■ PROBLEM 1 ■
Read statements (a), (b) and (c) and say whether each agrees with the market commentary below. Answer yes or no for each, and quote the words of the commentary that settle it.
(a) Energy was the best-performing sector for all of 2022.
(b) Consumer staples finished 2022 with a small gain.
(c) Foreign developed markets did better than emerging markets in the fourth quarter.
■ PROBLEM 2 ■
Name every S&P 500 sector that the market commentary below mentions.
■ PROBLEM 3 ■
Continue the market commentary below, starting after its final sentence.

■ STUDY TEXT ■
BEGIN
On a sector level, 10 of the 11 S&P 500 sectors finished the fourth quarter with a positive return, although only two of the 11 ended 2022 with gains. Energy outperformed other sectors not just in the fourth quarter but for all of 2022. In the fourth quarter, energy stocks were helped by progress on the post-Covid economic reopening in China which increased energy demand expectations, while a falling dollar was an added tailwind for commodities including oil and gas. More to that point, the other strong sector performers in the fourth quarter were industrials and materials, which also benefitted from an improving Chinese demand outlook and a weaker U.S. dollar. For the full year, energy was, by far, the best-performing sector in the market as an early-year surge in oil and natural gas prices in response to increased geopolitical risks and reduced Russian supply helped push energy stocks sharply higher. Defensive sectors, specifically utilities and consumer staples, were the next best-performing sectors finishing the year with small gains and losses, respectively, again as investors rotated towards less economically sensitive corners of the market amid rising recession risks.
The tech sector and those sectors with overweight exposure to high-growth companies badly lagged in the fourth quarter and over the course of 2022. In the fourth quarter, communication services were only fractionally positive while the consumer discretionary sector posted a negative return on weakness in high-growth internet and consumer stocks. For the full year, those same two sectors posted the worst returns in the S&P 500, as investors shunned richly valued, growth-oriented tech companies.
Internationally, foreign markets handily outperformed the S&P 500 in the fourth quarter thanks to a large bounce in Chinese stocks as Beijing ended its “Zero-Covid” policy and commenced an economic reopening, while a falling dollar boosted global economic sentiment. Foreign developed markets outperformed emerging markets in the fourth quarter thanks in part to a large bounce in U.K. shares following the resignation of PM Truss and the abandonment of her fiscal spending and tax cut plan. For the full-year 2022, foreign developed markets registered solidly negative returns, but thanks to the fourth-quarter rally, relatively outperformed the S&P 500.
Commodities saw gains in the fourth quarter as both oil and gold logged positive returns. A falling dollar paired with an improving outlook for Chinese demand as the government moved towards reopening their economy pushed oil higher throughout the quarter. Gold, meanwhile, saw steady gains in the final three months of the year thanks primarily to the decline in the U.S. dollar. For 2022, commodities posted a large, positive return due to the significant gains in oil futures and other energy commodities that came in response to geopolitically driven supply concerns following Russia’s invasion of Ukraine. Gold, however, saw only a slightly positive return for 2022 as sharp rises in the U.S. dollar and Treasury yields midyear weighed on the yellow metal, limiting gains.
Switching to fixed income markets, the leading benchmark for bonds (Bloomberg Barclays US Aggregate Bond Index) realized a positive return for the fourth quarter but declined sharply for the full year of 2022, as more-aggressive-than-expected Fed rate hikes combined with decades-high inflation pressured most bond classes.
Q1 and 2023 Market Outlook
Markets ended 2022 on a decidedly negative note and the December losses helped to ensure that 2022 was the worst year for stocks since 2008 and the worst year for bonds in multiple decades, as both asset classes posted annual declines for the first time since the 1960s.
END
■ SUPPLIED RECORDS ■
BEGIN
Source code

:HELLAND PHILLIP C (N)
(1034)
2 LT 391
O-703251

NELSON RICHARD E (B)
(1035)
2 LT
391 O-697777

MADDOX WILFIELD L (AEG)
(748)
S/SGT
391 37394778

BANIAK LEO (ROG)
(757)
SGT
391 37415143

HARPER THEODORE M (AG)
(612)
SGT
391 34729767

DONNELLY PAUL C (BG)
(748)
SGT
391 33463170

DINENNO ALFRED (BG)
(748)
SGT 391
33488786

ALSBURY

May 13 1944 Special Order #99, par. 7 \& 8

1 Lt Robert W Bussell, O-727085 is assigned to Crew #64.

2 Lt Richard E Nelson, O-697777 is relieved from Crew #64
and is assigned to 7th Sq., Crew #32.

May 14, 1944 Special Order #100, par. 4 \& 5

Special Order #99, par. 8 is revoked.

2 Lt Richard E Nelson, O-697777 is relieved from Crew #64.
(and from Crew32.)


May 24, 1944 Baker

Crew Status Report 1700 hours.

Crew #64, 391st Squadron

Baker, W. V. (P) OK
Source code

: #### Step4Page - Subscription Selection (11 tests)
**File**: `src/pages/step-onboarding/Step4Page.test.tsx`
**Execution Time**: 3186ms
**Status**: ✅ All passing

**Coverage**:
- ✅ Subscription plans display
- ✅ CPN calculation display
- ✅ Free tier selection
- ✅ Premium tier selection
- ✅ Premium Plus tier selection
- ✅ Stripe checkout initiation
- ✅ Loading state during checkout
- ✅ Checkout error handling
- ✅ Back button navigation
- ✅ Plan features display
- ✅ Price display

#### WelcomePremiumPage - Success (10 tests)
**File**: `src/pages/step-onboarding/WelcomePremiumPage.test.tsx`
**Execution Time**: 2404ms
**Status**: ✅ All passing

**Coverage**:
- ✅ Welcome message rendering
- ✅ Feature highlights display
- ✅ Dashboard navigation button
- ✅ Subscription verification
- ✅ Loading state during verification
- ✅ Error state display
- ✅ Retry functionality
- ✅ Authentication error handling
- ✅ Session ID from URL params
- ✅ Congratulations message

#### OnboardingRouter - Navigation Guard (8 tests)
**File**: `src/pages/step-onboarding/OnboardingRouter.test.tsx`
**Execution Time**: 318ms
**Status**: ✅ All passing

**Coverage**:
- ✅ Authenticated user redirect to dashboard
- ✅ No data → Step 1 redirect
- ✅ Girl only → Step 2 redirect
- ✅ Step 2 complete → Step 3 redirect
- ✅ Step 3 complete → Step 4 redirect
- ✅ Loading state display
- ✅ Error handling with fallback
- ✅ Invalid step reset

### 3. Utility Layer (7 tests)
END
■ ANSWER AREA 1 ■
(a) Yes: "For the full year, energy was, by far, the best-performing sector in the market"
(b) No: "utilities and consumer staples, were the next best-performing sectors finishing the year with small gains and losses, respectively"
(c) Yes: "Foreign developed markets outperformed emerging markets in the fourth quarter"

■ ANSWER AREA 2 ■
Energy, industrials, materials, utilities, consumer staples, tech, communication services, consumer discretionary

■ ANSWER AREA 3 ■
The losses in stocks and bonds were driven by decades-high inflation, a historic Fed rate hike campaign and geopolitical unrest. But while those factors were clear negatives for asset prices in 2022, it’s important to note that as we enter 2023, the market is approaching a potentially important transition period that could see each of these headwinds ease in the months ahead.
First, inflation has shown definitive signs of peaking and declining. The Consumer Price Index has fallen from a high of 9.1% in June to 7.1% in November, while other metrics of inflation have registered similar declines. Now, to be clear, inflation remains much too high in an absolute sense, but if price pressures ease faster than expected, that will present a positive surprise for markets in the first several months of 2023.
Second, after a historically aggressive rate hiking campaign in 2022, the current Fed hiking cycle is likely nearly complete. In December, the Federal Reserve signaled that it expected the peak interest rate to be just 75 basis points higher than the current rate. That level could easily be reached within the first few months of 2023 and the Fed ending its rate hike campaign will remove a significant headwind from asset prices.
Finally, while both economic growth and corporate earnings are expected to decline in 2023, those negative expectations have been at least partially priced into stocks and bonds at current levels. As such, if the economy or corporate America proves to be more resilient than forecasts, it could provide a positive spark for asset markets in early 2023.
As we start the new year, we should expect financial media commentary to be focused on the 2022 losses and current market risks, including earnings concerns and recession fears. But the market is a forward-looking instrument, and while there are undoubtedly economic and corporate challenges ahead in 2023, some of those best-known risks are partially priced into markets already, and the truth is that there are potential positive catalysts lurking as we start a new year.
More broadly, market history is clear: Declines of the magnitude we saw in 2022 are usually followed by strong recoveries, not further weakness. The S&P 500 hasn’t registered two consecutive negative years since 2002, while bonds, represented by the Bloomberg U.S. Aggregate Bond Index, have never experienced two negative consecutive years. And that reality underscores an important point, that market declines such as we witnessed in 2022 have ultimately yielded substantial long-term opportunities in both stocks and bonds.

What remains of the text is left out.